I'm going to expand a bit on my cray point above, everything to do with performance today is about memory latency.
There is a certain class of problem where memory accesses are predictable enough that latency can be completely hidden (uses caches or overlapped DMA to local store or whatever), in these cases GPU like architectures, or SPE like architectures make a lot of sense. Computational density becomes suddenly important.
There are other classes of problem (the vast majority of them) where it is difficult or impossible to predict memory access patterns, this is where all of the R&D in x86 has gone in the past 15years, better caches, better ways to hide latency with OOO execution.
Whether you think Cell is a successful architecture largely revolves around how much of your application you believe can fit into the first paradigm and at what cost. I would argue it's increasingly less, and the parts that do make sense are as often as not as well or better suited to the GPGPU paradigm.
I think Cell is an interesting architecture, but it's overly mono-focussed.
My point with looking at Crays XMT above is that a company that up until recently made it's name on the number of sustained GFLOP's it could provide. Is now moving towards an architecture which is clearly designed to primarily hide the difficulties with memory access in large scale parallel systems over increased compute density. They're not doing that just to be different, they are trying to figure out how to run their clients software faster.
Now games aren't large scale numeric simulations. And Crays solution relies on having thousands of running threads to hide the latency which is a problem in itself.
But there are many ways to increase performance.
I'd like to add a bit to this.
GFLOPS have always been more about marketing than anything else, at least since the days just after CDC Cybers that Seymour Cray designed, when I got into computing. Marketing, however, is important.
There are at least three groups involved in HPC. One is into national/institutional status. These apply for, and receive, funding for supercomputing projects. Then there's the folks that are interested in computational science and computer architecture as a discipline in its own right. And then there is the group who use high performance computers to work on problems that need to be worked on wherever they may be found - meteorology, chemistry, et cetera. I belong to the last group, and this is the group that is typically referred to when the supercomputer projects are to be justified, whether to the public, or to politicians.
I came back to B3D because I was curious about what eventually turned out to be the BBE (I don't like to call it Cell, it goes against the original paper). At the time we were wrestling with clusters, and I was very curious what the result would be if IBM was to produce a new CPU architecture aimed at media processing rather than being an extension of an ancient design originally aimed at clerical byte manipulation. By and large I liked it, but could never use it, due to a number of factors that made it impractical. If IBM had been more evangelizing and given it a believable roadmap that they demonstrated that they would follow, maybe we would have looked at it more seriously. I don't know enough about game code to say if it does a good job at what it was eventually tasked with.
(Incidentally, take a look at
this building block for building big iron IBM is showing at Hot Chips.)
Latency and bandwidth both, or put another way, interconnects and data paths, have been at the core of most high performance computing for a long time, but they don't make for good/easy marketing. GFLOPS does. Still. Note its presence at the IBM slide above.
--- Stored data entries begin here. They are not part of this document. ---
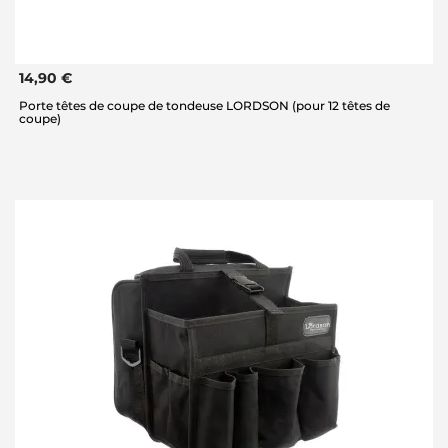
14,90 €
Porte têtes de coupe de tondeuse LORDSON (pour 12 têtes de
coupe)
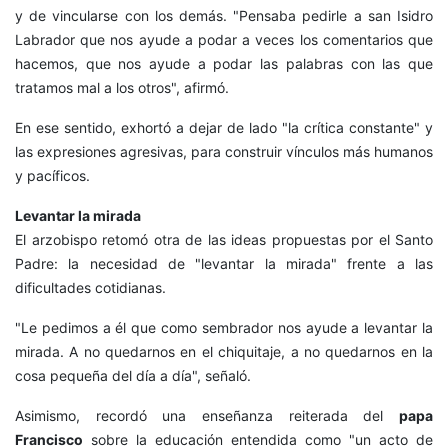
y de vincularse con los demás. "Pensaba pedirle a san Isidro
Labrador que nos ayude a podar a veces los comentarios que
hacemos, que nos ayude a podar las palabras con las que
tratamos mal a los otros", afirmó.
En ese sentido, exhortó a dejar de lado "la crítica constante" y
las expresiones agresivas, para construir vínculos más humanos
y pacíficos.
Levantar la mirada
El arzobispo retomó otra de las ideas propuestas por el Santo
Padre: la necesidad de "levantar la mirada" frente a las
dificultades cotidianas.
"Le pedimos a él que como sembrador nos ayude a levantar la
mirada. A no quedarnos en el chiquitaje, a no quedarnos en la
cosa pequeña del día a día", señaló.
Asimismo, recordó una enseñanza reiterada del
papa
Francisco
sobre la educación entendida como "un acto de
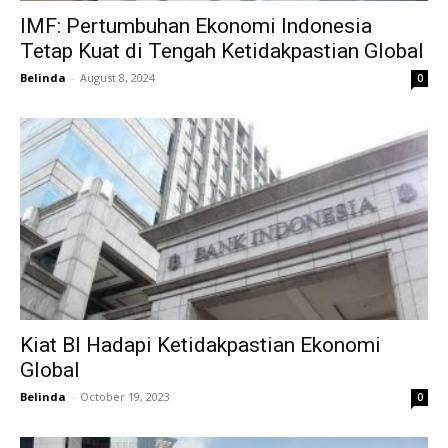
IMF: Pertumbuhan Ekonomi Indonesia
Tetap Kuat di Tengah Ketidakpastian Global
Belinda
-
August 8, 2024
0
Kiat BI Hadapi Ketidakpastian Ekonomi
Global
Belinda
-
October 19, 2023
0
My eyes however are drawn to the memory interface, and more tantalizing, the chip to chip networking, since those concern areas that has proven critical to most code we've wrestled with, bandwidth and communication.
This long ramble wants to come to a few conclusions. To judge the merits of an architecture, you have to look at its design goals and how well it fulfills them. To say if the BBE is "better" than its Prescott contemporary, or the Xenos, you'd have to decide what yardstick to measure with. Second, GFLOPS are cheap and easy, and have been for a very long time. The challenge lies in making the ALU power (easily) applicable to as wide a range of algorithms as possible. There will, however, be specific problems that are suited to just about any given configuration. These will be used in marketing. Third, HPC is a complex world, and filling a cabinet with GPUs really only addresses very particular aspects/niches. Fourth, if you want to evaluate an architecture, look at the data paths. What limitations do they impose and what does that imply for the tasks you are interested in. GFLOPS isn't a very useful metric, generally. Maybe for games it is. I wouldn't know. There are people here with far more familiarity with that application area. But I suspect that even there, that particular figure of merit is just too simplistic.